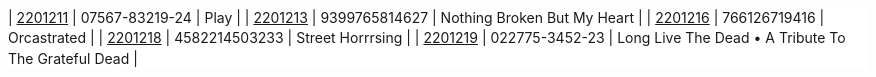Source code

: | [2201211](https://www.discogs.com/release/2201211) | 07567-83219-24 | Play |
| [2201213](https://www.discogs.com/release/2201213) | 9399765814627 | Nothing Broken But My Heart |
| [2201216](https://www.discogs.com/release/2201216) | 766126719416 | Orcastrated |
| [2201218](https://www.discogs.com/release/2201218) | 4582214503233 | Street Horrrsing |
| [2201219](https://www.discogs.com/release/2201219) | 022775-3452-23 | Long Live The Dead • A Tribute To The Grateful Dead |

********************

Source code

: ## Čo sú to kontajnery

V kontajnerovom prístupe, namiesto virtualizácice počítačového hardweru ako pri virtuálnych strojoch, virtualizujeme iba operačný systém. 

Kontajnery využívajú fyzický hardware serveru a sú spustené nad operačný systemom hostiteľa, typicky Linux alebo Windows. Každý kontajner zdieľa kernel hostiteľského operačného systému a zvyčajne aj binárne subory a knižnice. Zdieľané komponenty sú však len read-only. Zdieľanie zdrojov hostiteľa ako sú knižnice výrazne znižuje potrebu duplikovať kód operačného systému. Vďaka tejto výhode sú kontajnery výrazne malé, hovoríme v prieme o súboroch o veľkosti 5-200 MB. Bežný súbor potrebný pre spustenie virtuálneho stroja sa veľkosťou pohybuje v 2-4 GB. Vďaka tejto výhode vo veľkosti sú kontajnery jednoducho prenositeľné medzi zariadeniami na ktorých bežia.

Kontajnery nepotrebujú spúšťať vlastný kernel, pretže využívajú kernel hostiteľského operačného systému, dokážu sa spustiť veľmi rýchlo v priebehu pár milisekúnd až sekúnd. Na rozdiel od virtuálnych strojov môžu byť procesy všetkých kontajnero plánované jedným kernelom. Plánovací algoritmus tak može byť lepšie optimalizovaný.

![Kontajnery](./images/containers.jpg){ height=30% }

********************

TO-DO ITEM:
Copy out, unchanged, the lines of the records starting with the line that contains "07567-83219-24 | Play |" and going on through the line that contains "Street Horrrsing |", both included.

FINAL ANSWER:
: | [2201211](https://www.discogs.com/release/2201211) | 07567-83219-24 | Play |
| [2201213](https://www.discogs.com/release/2201213) | 9399765814627 | Nothing Broken But My Heart |
| [2201216](https://www.discogs.com/release/2201216) | 766126719416 | Orcastrated |
| [2201218](https://www.discogs.com/release/2201218) | 4582214503233 | Street Horrrsing |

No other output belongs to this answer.